START Document extract

# Short shaft motor on 20" transom?



## Ryno409 (Feb 5, 2012)

Hi all,
My boat has a 20" inch transom. I will be primarily fishing an upground reservoir so I won't need a bunch of speed, just something to push me around. I have access to a 4hp Evinrude short shaft. Is there a bracket I can buy to allow the Evinrude to work? Do I have any options? Thanks.


----------



## sixgun86 (Feb 5, 2012)

You might be able use a jack plate mounted below the cap of the transom. Depends on how far the cowl protrudes and where the cav plate ends up while still being able to turn the tiller. Probably be able fab one at your local improvement store for a motor that size. Question is do you really want to drill your transom for a 4hp. Probably won't be happy with it long if at all. A 40 or 50lb trolling motor would be a better option as you wouldn't have to hear the wail of a 2stroke struggle nor would you have to worry about transom height, install or purchase of a jack plate, and break downs/maintenance. If your boat is 14' + it's going to be severely under powered and strong winds/current/wake would make you almost come to a stand still.

I've got a 97/98 Yamaha 5hp Long shaft fs :mrgreen:


----------



## richg99 (Feb 5, 2012)

END Document extract
START Material supplied

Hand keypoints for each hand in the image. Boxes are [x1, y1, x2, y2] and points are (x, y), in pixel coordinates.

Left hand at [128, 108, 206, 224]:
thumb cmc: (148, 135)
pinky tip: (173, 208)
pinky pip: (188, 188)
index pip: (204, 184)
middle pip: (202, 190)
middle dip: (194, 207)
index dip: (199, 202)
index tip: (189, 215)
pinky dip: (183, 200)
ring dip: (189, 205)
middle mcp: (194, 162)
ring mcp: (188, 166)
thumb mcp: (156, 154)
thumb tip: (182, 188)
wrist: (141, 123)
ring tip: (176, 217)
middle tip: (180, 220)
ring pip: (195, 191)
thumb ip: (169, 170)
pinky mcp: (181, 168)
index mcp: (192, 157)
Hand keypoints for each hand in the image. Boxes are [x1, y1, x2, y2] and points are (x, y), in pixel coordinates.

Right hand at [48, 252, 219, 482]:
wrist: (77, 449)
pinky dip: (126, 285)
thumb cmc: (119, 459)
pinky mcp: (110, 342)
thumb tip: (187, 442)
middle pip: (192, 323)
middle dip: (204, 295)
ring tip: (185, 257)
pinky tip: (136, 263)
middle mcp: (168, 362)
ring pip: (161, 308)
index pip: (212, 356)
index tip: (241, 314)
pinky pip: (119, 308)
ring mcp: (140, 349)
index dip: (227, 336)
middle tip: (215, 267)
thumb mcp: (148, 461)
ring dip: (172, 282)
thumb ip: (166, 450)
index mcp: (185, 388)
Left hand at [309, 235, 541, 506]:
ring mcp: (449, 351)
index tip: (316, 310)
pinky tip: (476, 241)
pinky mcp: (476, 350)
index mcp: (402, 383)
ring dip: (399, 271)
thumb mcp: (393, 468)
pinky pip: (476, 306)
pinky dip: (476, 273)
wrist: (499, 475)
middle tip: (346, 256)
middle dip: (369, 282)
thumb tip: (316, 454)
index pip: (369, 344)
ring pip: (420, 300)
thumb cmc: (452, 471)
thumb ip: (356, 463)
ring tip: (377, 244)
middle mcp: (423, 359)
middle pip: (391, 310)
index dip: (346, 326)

END Material supplied
START Material supplied

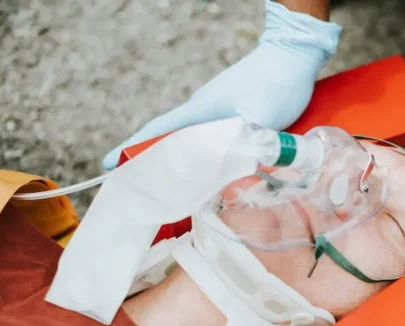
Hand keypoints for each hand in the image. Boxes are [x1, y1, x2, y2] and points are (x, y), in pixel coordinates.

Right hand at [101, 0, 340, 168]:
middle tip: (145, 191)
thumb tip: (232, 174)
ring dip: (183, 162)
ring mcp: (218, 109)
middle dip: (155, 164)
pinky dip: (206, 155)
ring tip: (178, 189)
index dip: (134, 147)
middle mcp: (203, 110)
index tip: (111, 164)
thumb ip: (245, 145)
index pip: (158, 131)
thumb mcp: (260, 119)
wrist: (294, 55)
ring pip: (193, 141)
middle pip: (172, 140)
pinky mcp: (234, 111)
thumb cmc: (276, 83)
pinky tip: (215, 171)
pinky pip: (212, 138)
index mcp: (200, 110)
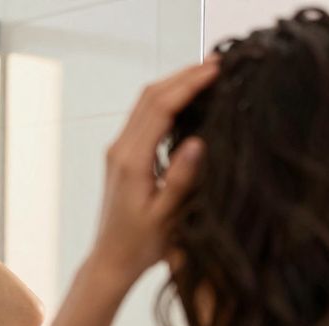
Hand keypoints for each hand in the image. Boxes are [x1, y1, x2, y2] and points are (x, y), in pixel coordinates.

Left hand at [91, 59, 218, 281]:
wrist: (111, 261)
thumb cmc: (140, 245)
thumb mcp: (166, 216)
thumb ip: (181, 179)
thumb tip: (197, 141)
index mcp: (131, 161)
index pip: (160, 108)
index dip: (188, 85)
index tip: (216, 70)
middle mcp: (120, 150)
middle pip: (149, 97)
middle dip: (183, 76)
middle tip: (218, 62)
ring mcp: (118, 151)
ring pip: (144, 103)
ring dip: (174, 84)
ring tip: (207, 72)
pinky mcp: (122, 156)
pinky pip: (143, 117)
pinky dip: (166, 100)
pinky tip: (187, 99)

END Material supplied

*Activity list*.
A: Decide whether each statement agrees with the outboard motor thread. Answer yes or no for each, and quote the words from the thread that settle it.
(i) Ryno409 has access to a 4hp Evinrude short shaft motor.
(ii) sixgun86 suggests a 40 or 50lb trolling motor as a better option.
(iii) sixgun86 has a Yamaha 5hp short shaft motor for sale.
B: According to the outboard motor thread, what kind of water will Ryno409 mainly be fishing?
C: Write the next part of the outboard motor thread, picking up right after its final line.

*Task-by-task outputs*.
A:
(i) Yes: "I have access to a 4hp Evinrude short shaft."
(ii) Yes: "A 40 or 50lb trolling motor would be a better option"
(iii) No: "I've got a 97/98 Yamaha 5hp Long shaft fs"

B: An upground reservoir.

C:
The only legitimate way to use a short shaft motor on a tall transom is to cut the transom down. 

They do it all of the time on fiberglass Carolina Skiffs. Many CS's are shipped to the dealer as 20 inch transoms...and then the dealer can cut it down if he finds someone he can talk into a short shaft motor. Not anything I'd want unless I was on a very small lake with no chance for big waves. A 20 inch transom is far safer when combating waves from the stern.

If you want a bracket that will do the job on up to 10/15 hp motors. here is one. 

https://www.westmarine.com/webapp/wcs/stores/servlet/ProductDisplay?productId=696032&catalogId=10001&langId=-1&storeId=11151&storeNum=50366&subdeptNum=50411&classNum=50412

At that price, I'd be looking for a used long shaft motor instead, though.

Sorry, no better answer for you. regards, R


----------



## Ryno409 (Feb 5, 2012)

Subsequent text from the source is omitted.